RECORDS:
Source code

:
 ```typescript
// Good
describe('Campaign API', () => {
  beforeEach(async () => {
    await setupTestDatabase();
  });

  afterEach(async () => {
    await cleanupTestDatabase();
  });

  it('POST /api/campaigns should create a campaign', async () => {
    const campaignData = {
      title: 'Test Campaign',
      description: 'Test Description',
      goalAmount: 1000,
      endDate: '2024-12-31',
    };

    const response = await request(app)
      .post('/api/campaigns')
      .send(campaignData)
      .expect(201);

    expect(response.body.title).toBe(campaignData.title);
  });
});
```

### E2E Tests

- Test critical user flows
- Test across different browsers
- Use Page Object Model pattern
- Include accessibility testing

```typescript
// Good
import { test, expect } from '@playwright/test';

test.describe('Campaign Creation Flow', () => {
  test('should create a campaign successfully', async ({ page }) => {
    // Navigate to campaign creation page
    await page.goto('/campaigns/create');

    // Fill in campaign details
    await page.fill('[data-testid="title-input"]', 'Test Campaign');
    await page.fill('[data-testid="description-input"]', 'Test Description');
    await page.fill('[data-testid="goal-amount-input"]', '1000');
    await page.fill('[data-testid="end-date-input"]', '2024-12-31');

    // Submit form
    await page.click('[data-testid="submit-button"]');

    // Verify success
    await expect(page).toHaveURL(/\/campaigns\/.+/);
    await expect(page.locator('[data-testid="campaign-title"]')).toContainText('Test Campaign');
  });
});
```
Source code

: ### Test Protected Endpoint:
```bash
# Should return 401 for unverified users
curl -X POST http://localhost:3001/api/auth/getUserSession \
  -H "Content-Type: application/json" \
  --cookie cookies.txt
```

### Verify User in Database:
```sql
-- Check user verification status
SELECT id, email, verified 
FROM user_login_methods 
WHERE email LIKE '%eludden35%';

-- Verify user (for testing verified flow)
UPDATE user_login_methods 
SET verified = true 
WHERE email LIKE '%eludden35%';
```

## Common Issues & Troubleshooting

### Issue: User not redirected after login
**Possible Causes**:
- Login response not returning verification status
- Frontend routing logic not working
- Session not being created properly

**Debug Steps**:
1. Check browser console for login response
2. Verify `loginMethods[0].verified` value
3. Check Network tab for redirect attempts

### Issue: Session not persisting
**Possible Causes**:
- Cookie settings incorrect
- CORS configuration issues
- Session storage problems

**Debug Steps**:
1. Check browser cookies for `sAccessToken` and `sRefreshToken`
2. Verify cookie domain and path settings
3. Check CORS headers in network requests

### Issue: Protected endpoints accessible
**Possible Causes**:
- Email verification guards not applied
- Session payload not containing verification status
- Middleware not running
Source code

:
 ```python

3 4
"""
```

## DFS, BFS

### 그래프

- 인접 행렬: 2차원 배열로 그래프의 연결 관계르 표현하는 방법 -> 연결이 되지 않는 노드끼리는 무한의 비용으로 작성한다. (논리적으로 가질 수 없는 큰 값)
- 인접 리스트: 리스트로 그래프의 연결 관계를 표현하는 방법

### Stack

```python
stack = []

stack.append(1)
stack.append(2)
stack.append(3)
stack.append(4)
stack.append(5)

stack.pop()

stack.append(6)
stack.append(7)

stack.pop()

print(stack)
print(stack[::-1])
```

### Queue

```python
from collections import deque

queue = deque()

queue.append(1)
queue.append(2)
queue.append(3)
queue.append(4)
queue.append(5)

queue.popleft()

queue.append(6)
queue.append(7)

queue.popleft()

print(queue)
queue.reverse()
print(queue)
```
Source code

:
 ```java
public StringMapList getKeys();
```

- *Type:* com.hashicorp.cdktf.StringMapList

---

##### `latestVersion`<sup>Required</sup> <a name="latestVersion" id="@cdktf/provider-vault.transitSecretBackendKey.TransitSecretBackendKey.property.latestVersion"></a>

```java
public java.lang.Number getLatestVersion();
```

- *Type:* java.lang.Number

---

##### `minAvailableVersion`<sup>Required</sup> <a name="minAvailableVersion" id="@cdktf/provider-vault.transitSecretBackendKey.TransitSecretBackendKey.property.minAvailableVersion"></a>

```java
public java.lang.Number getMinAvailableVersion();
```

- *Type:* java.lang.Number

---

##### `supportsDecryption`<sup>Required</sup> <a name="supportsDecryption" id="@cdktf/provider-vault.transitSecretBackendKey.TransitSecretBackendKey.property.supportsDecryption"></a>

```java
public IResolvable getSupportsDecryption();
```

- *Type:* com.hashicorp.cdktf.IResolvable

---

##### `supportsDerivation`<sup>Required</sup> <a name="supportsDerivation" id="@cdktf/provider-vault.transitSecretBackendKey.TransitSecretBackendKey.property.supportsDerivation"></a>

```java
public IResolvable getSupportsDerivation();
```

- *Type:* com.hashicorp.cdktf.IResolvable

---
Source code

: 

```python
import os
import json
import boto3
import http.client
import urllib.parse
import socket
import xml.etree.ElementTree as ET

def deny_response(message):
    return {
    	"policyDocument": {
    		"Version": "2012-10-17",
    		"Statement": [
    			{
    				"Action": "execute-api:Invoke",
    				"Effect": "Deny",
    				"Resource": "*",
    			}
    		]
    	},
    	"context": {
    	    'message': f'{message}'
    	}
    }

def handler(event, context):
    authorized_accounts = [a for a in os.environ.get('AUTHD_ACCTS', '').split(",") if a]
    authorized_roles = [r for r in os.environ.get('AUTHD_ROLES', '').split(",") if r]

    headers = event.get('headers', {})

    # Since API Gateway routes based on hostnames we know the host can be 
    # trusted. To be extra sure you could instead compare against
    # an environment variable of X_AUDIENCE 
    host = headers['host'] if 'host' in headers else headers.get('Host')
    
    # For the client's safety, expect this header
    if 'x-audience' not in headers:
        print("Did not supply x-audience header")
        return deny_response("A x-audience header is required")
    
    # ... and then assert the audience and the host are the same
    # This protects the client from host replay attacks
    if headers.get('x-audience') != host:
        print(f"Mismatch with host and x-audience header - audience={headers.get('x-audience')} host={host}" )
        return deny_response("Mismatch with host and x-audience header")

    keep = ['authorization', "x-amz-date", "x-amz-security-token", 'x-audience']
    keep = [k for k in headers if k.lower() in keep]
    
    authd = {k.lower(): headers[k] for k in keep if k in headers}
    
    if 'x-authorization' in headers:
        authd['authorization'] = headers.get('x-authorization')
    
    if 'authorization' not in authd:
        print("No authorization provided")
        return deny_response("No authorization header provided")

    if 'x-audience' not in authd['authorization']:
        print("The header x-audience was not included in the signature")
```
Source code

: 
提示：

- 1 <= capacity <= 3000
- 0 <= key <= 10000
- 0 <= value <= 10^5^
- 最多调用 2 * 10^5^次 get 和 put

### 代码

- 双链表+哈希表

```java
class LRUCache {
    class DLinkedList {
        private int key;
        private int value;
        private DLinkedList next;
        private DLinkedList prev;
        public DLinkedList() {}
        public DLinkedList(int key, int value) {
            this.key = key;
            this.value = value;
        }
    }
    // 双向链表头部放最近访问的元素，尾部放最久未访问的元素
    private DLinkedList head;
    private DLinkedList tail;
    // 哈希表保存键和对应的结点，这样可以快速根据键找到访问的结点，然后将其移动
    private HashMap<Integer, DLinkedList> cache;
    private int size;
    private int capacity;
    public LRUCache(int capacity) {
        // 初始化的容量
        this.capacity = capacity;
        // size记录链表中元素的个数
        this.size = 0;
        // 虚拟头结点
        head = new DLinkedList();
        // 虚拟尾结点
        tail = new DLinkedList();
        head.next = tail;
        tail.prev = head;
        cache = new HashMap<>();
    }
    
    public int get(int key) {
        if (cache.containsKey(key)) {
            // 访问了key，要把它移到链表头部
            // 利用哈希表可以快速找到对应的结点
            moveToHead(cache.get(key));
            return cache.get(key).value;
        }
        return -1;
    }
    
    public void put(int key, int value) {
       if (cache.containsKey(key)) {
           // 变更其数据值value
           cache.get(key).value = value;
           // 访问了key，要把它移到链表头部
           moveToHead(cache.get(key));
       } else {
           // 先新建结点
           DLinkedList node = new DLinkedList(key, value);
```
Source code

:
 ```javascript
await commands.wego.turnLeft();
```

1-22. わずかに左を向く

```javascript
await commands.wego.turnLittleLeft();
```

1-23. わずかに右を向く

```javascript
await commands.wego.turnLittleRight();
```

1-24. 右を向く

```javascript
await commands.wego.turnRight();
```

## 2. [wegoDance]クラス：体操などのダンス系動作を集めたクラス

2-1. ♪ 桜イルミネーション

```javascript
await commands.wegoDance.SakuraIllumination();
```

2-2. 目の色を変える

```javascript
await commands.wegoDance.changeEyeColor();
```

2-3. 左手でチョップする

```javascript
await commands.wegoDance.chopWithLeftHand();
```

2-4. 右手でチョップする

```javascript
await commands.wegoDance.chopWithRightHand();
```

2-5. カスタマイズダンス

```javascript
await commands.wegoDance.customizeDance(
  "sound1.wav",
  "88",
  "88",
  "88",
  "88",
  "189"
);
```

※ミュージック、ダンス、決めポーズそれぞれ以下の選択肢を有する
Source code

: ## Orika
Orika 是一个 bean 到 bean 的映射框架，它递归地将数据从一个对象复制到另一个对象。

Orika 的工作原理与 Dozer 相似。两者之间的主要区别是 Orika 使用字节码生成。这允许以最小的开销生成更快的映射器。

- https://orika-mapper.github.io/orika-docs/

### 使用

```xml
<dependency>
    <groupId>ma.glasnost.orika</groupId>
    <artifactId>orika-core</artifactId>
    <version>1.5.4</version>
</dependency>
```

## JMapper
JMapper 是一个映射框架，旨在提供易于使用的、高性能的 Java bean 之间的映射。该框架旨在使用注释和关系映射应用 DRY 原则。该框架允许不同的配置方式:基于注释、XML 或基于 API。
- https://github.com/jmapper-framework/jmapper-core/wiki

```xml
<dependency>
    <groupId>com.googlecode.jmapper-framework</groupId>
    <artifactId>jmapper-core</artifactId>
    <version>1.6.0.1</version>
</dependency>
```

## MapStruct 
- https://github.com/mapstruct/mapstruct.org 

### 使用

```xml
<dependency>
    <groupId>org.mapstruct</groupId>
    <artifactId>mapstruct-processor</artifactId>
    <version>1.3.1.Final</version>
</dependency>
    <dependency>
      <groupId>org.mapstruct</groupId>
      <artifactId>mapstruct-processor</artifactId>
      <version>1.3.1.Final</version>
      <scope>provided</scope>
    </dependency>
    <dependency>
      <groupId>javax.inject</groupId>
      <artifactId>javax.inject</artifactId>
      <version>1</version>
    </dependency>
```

PROMPT: Determine how many of the lines above include the word "TransitSecretBackendKey", then give that number and nothing else.

PROBLEM SOLUTION: 4